Which quality of the following do you consider the most important for a scientist to possess--open-mindedness, precision, time management skills, optimism, cynicism, integrity, or a good sense of humor? Why?
If I had to choose one, I would say open-mindedness. Science is all about shifting perspectives and being open to a myriad of possibilities, especially in such a dynamic field like ecology. Open-mindedness also lends to good teamwork and leadership skills. And of course, it takes an open mind to laugh at ourselves every once in a while.
What is one of your favorite hobbies outside of school?
I have recently taken up whittling.

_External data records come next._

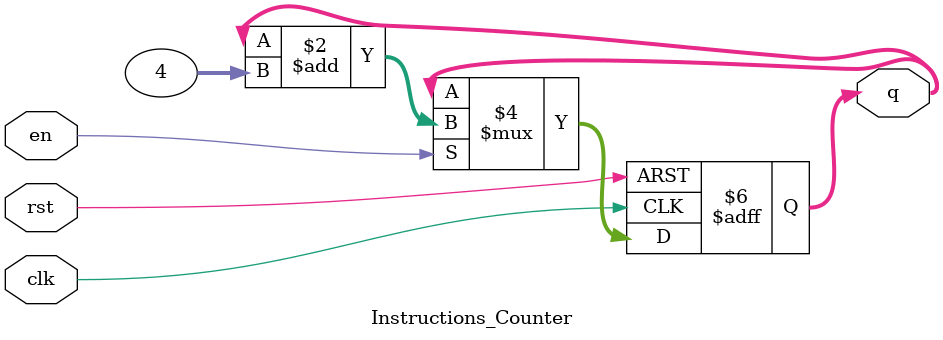
<source format=sv>
module Instructions_Counter #(parameter N=32) (input clk, rst, en, output logic [31:0] q);

	always_ff @ (posedge clk or posedge rst)
		if (rst)
			q='0;
		else
			if (en)
				q=q+4;
				
endmodule
</source>
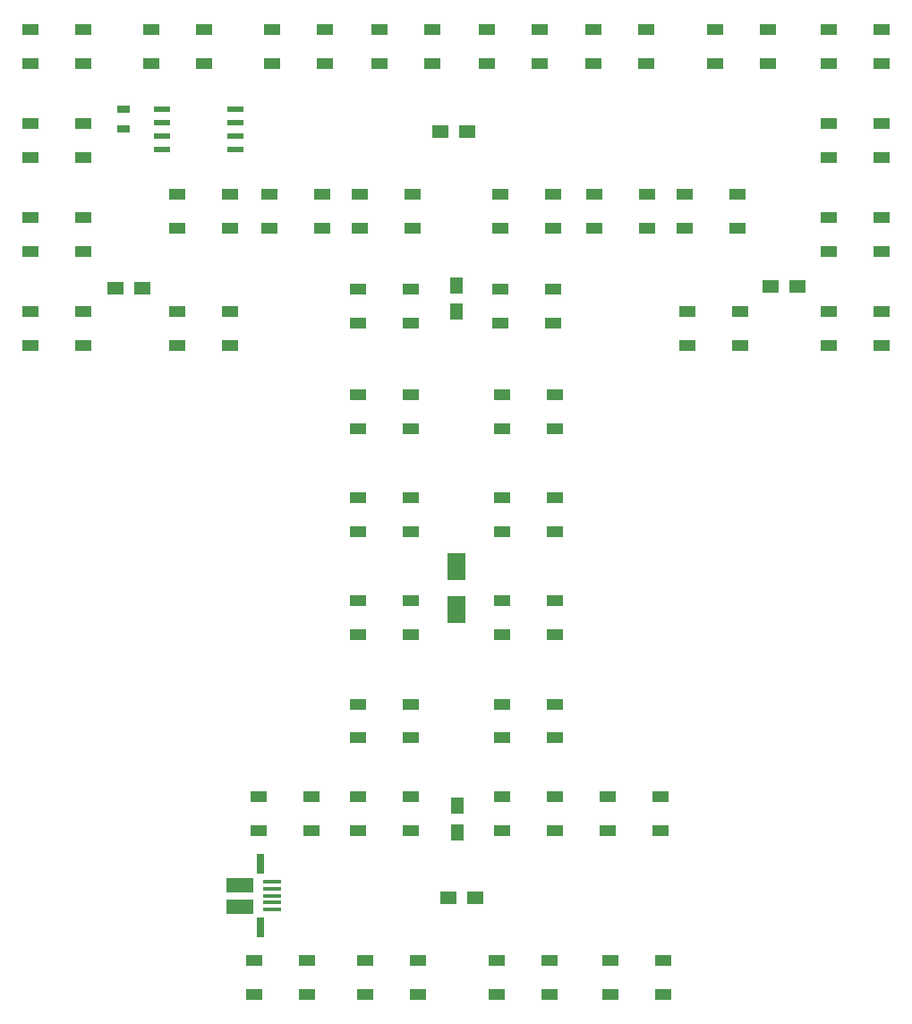
<source format=gbr>
G04 #@! TF.GenerationSoftware,KiCad,Pcbnew,(5.0.0)*
G04 #@! TF.CreationDate,2020-03-01T19:28:45-05:00*
G04 #@! TF.ProjectId,WS2812B Tiny T,575332383132422054696E7920542E6B,rev?*
G04 #@! TF.SameCoordinates,Original*
G04 #@! TF.FileFunction,Paste,Top*
G04 #@! TF.FilePolarity,Positive*
%FSLAX46Y46*%
G04 Gerber Fmt 4.6, Leading zero omitted, Abs format (unit mm)*
G04 Created by KiCad (PCBNEW (5.0.0)) date 03/01/20 19:28:45*
%MOMM*%
%LPD*%
G01*
G04 APERTURE LIST*
%ADD10R,1.600000X1.000000*%
%ADD11R,1.500000X1.250000*%
%ADD12R,1.250000X1.500000*%
%ADD13R,1.300000X0.700000*%
%ADD14R,1.550000X0.600000*%
%ADD15R,1.800000X2.500000*%
%ADD16R,2.500000X1.425000*%
%ADD17R,0.700000X1.825000*%
%ADD18R,1.750000X0.400000*%
G04 APERTURE END LIST*
D10*
G04 #@! TO.C,U1*
X87162000Y-85712500D03*
X87162000Y-88912500D03*
X92162000Y-85712500D03*
X92162000Y-88912500D03*
G04 #@! TD*
G04 #@! TO.C,U2*
X92162000Y-80022500D03*
X92162000Y-76822500D03*
X87162000Y-80022500D03*
X87162000Y-76822500D03*
G04 #@! TD*
G04 #@! TO.C,U3*
X87162000Y-67932500D03*
X87162000Y-71132500D03*
X92162000Y-67932500D03*
X92162000Y-71132500D03*
G04 #@! TD*
G04 #@! TO.C,U4*
X92162000Y-62242500D03*
X92162000Y-59042500D03*
X87162000Y-62242500D03*
X87162000Y-59042500D03*
G04 #@! TD*
G04 #@! TO.C,U5*
X98592000Y-59042500D03*
X98592000Y-62242500D03*
X103592000Y-59042500D03*
X103592000Y-62242500D03*
G04 #@! TD*
G04 #@! TO.C,U6*
X115022000Y-62242500D03*
X115022000Y-59042500D03*
X110022000Y-62242500D03*
X110022000Y-59042500D03*
G04 #@! TD*
G04 #@! TO.C,U7*
X120182000Y-59042500D03*
X120182000Y-62242500D03*
X125182000Y-59042500D03*
X125182000Y-62242500D03*
G04 #@! TD*
G04 #@! TO.C,U8*
X135342000Y-62242500D03*
X135342000Y-59042500D03*
X130342000Y-62242500D03*
X130342000Y-59042500D03*
G04 #@! TD*
G04 #@! TO.C,U9*
X140462000Y-59042500D03*
X140462000Y-62242500D03*
X145462000Y-59042500D03*
X145462000Y-62242500D03*
G04 #@! TD*
G04 #@! TO.C,U10*
X156932000Y-62242500D03*
X156932000Y-59042500D03*
X151932000Y-62242500D03*
X151932000Y-59042500D03*
G04 #@! TD*
G04 #@! TO.C,U11*
X162727000Y-59042500D03*
X162727000Y-62242500D03*
X167727000Y-59042500D03*
X167727000Y-62242500D03*
G04 #@! TD*
G04 #@! TO.C,U12*
X167727000Y-71132500D03*
X167727000Y-67932500D03*
X162727000Y-71132500D03*
X162727000Y-67932500D03*
G04 #@! TD*
G04 #@! TO.C,U13*
X162727000Y-76822500D03*
X162727000Y-80022500D03*
X167727000Y-76822500D03*
X167727000Y-80022500D03*
G04 #@! TD*
G04 #@! TO.C,U15*
X154301000Y-88912500D03*
X154301000Y-85712500D03*
X149301000Y-88912500D03*
X149301000Y-85712500D03*
G04 #@! TD*
G04 #@! TO.C,U16*
X149098000Y-74622500D03*
X149098000Y-77822500D03*
X154098000Y-74622500D03*
X154098000Y-77822500D03*
G04 #@! TD*
G04 #@! TO.C,U17*
X145502000Y-77822500D03*
X145502000Y-74622500D03*
X140502000Y-77822500D03*
X140502000Y-74622500D03*
G04 #@! TD*
G04 #@! TO.C,U18*
X131612000Y-74622500D03*
X131612000Y-77822500D03*
X136612000Y-74622500D03*
X136612000Y-77822500D03*
G04 #@! TD*
G04 #@! TO.C,U19*
X136612000Y-86822500D03*
X136612000Y-83622500D03*
X131612000Y-86822500D03*
X131612000Y-83622500D03*
G04 #@! TD*
G04 #@! TO.C,U20*
X131812000Y-93622500D03*
X131812000Y-96822500D03*
X136812000Y-93622500D03*
X136812000Y-96822500D03*
G04 #@! TD*
G04 #@! TO.C,U21*
X131812000Y-103372000D03*
X131812000Y-106572000D03*
X136812000Y-103372000D03*
X136812000Y-106572000D03*
G04 #@! TD*
G04 #@! TO.C,U22*
X136812000Y-116322000D03*
X136812000Y-113122000D03*
X131812000Y-116322000D03*
X131812000Y-113122000D03*
G04 #@! TD*
G04 #@! TO.C,U23*
X131812000Y-122872000D03*
X131812000Y-126072000D03*
X136812000Y-122872000D03*
X136812000Y-126072000D03*
G04 #@! TD*
G04 #@! TO.C,U24*
X136812000Y-134822000D03*
X136812000Y-131622000D03*
X131812000Y-134822000D03*
X131812000Y-131622000D03*
G04 #@! TD*
G04 #@! TO.C,U25*
X141772000Y-131622000D03*
X141772000Y-134822000D03*
X146772000Y-131622000D03*
X146772000Y-134822000D03*
G04 #@! TD*
G04 #@! TO.C,U26*
X147062000Y-150322000D03*
X147062000Y-147122000D03*
X142062000Y-150322000D03*
X142062000Y-147122000D03*
G04 #@! TD*
G04 #@! TO.C,U27*
X131312000Y-147122000D03*
X131312000Y-150322000D03*
X136312000Y-147122000D03*
X136312000Y-150322000D03*
G04 #@! TD*
G04 #@! TO.C,U28*
X123812000Y-150322000D03*
X123812000Y-147122000D03*
X118812000Y-150322000D03*
X118812000Y-147122000D03*
G04 #@! TD*
G04 #@! TO.C,U29*
X108312000Y-147122000D03*
X108312000Y-150322000D03*
X113312000Y-147122000D03*
X113312000Y-150322000D03*
G04 #@! TD*
G04 #@! TO.C,U30*
X113812000Y-134822000D03*
X113812000Y-131622000D03*
X108812000Y-134822000D03*
X108812000Y-131622000D03*
G04 #@! TD*
G04 #@! TO.C,U31*
X118142000Y-131622000D03*
X118142000Y-134822000D03*
X123142000Y-131622000D03*
X123142000Y-134822000D03*
G04 #@! TD*
G04 #@! TO.C,U32*
X123142000Y-126072000D03*
X123142000Y-122872000D03*
X118142000Y-126072000D03*
X118142000Y-122872000D03*
G04 #@! TD*
G04 #@! TO.C,U33*
X118142000Y-113122000D03*
X118142000Y-116322000D03*
X123142000Y-113122000D03*
X123142000Y-116322000D03*
G04 #@! TD*
G04 #@! TO.C,U34*
X123142000Y-106572000D03*
X123142000Y-103372000D03*
X118142000Y-106572000D03*
X118142000Y-103372000D03*
G04 #@! TD*
G04 #@! TO.C,U35*
X118142000Y-93622500D03*
X118142000Y-96822500D03*
X123142000Y-93622500D03*
X123142000Y-96822500D03*
G04 #@! TD*
G04 #@! TO.C,U36*
X123142000Y-86822500D03*
X123142000Y-83622500D03*
X118142000Y-86822500D03*
X118142000Y-83622500D03*
G04 #@! TD*
G04 #@! TO.C,U37*
X118312000Y-74622500D03*
X118312000Y-77822500D03*
X123312000Y-74622500D03*
X123312000Y-77822500D03*
G04 #@! TD*
G04 #@! TO.C,U38*
X114812000Y-77822500D03*
X114812000Y-74622500D03*
X109812000Y-77822500D03*
X109812000Y-74622500D03*
G04 #@! TD*
G04 #@! TO.C,U39*
X101062000Y-74622500D03*
X101062000Y-77822500D03*
X106062000Y-74622500D03*
X106062000Y-77822500D03*
G04 #@! TD*
G04 #@! TO.C,U14*
X162687000Y-85712500D03*
X162687000Y-88912500D03*
X167687000Y-85712500D03*
X167687000Y-88912500D03*
G04 #@! TD*
D11*
G04 #@! TO.C,C3*
X126750000Y-141200000D03*
X129250000Y-141200000D03*
G04 #@! TD*
G04 #@! TO.C,C4*
X128500000Y-68750000D03*
X126000000Y-68750000D03*
G04 #@! TD*
G04 #@! TO.C,C5*
X97770000Y-83553300D03*
X95270000Y-83553300D03*
G04 #@! TD*
D12*
G04 #@! TO.C,C6*
X127500000Y-83250000D03*
X127500000Y-85750000D03*
G04 #@! TD*
D11*
G04 #@! TO.C,C7*
X157246000Y-83400900D03*
X159746000Y-83400900D03*
G04 #@! TD*
D12*
G04 #@! TO.C,C8*
X127600000Y-135000000D03*
X127600000Y-132500000D03*
G04 #@! TD*
D10*
G04 #@! TO.C,U40*
X101062000Y-85722500D03*
X101062000Y-88922500D03*
X106062000Y-85722500D03*
X106062000Y-88922500D03*
G04 #@! TD*
D13*
G04 #@! TO.C,R1*
X96000000Y-66600000D03*
X96000000Y-68500000D03*
G04 #@! TD*
D14*
G04 #@! TO.C,MCU1*
X99600000Y-66595000D03*
X99600000Y-67865000D03*
X99600000Y-69135000D03*
X99600000Y-70405000D03*
X106600000Y-70405000D03*
X106600000Y-69135000D03*
X106600000Y-67865000D03*
X106600000Y-66600000D03*
G04 #@! TD*
D15*
G04 #@! TO.C,D1*
X127500000Y-109900000D03*
X127500000Y-113900000D03*
G04 #@! TD*
D16*
G04 #@! TO.C,USB1*
X107000000Y-142000000D03*
D17*
X108960000Y-138010000D03*
D18*
X110075000Y-139700000D03*
X110075000Y-140350000D03*
X110075000Y-141000000D03*
X110075000Y-141650000D03*
X110075000Y-142300000D03*
D17*
X108960000Y-143990000D03*
D16*
X107000000Y-140000000D03*
G04 #@! TD*
M02*

</source>
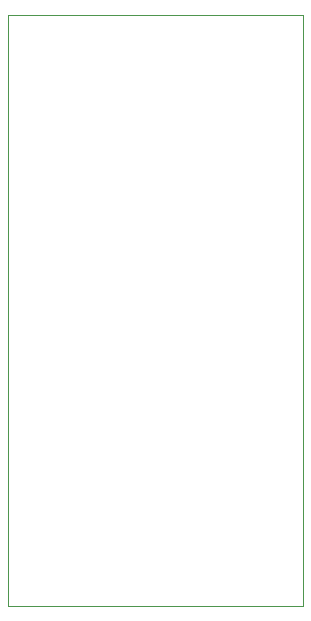
<source format=gm1>
%TF.GenerationSoftware,KiCad,Pcbnew,7.0.2*%
%TF.CreationDate,2023-08-12T21:53:34+01:00*%
%TF.ProjectId,lil-flite,6c696c2d-666c-4697-9465-2e6b69636164,rev?*%
%TF.SameCoordinates,Original*%
%TF.FileFunction,Profile,NP*%
%FSLAX46Y46*%
G04 Gerber Fmt 4.6, Leading zero omitted, Abs format (unit mm)*
G04 Created by KiCad (PCBNEW 7.0.2) date 2023-08-12 21:53:34*
%MOMM*%
%LPD*%
G01*
G04 APERTURE LIST*
%TA.AperFunction,Profile*%
%ADD10C,0.100000*%
%TD*%
G04 APERTURE END LIST*
D10*
X100000000Y-50000000D02*
X125000000Y-50000000D01*
X125000000Y-100000000D01*
X100000000Y-100000000D01*
X100000000Y-50000000D01*
M02*

</source>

It’s a great hobby to take out in the field because all you need is a pocket knife and piece of wood. I particularly enjoy carving animals (big surprise). I’ve even made a small wooden hellbender.
How has this research experience added to your undergraduate degree?
I always had an idea that I wanted to work with animals, but getting to actually go out in the stream and study hellbenders in their natural habitat is a rarity. It is not what people think when I say that I’m a biology major. They think of staying in a lab and looking at samples under a microscope. I do that, of course, but it’s another experience to be the one who went out, collected the samples, and then came back in to analyze them. The process requires organization, teamwork, problem solving, flexibility, and an intimate familiarity with my study species. It has taught me what conducting research really means beyond the building and equipped me for a future in wildlife conservation.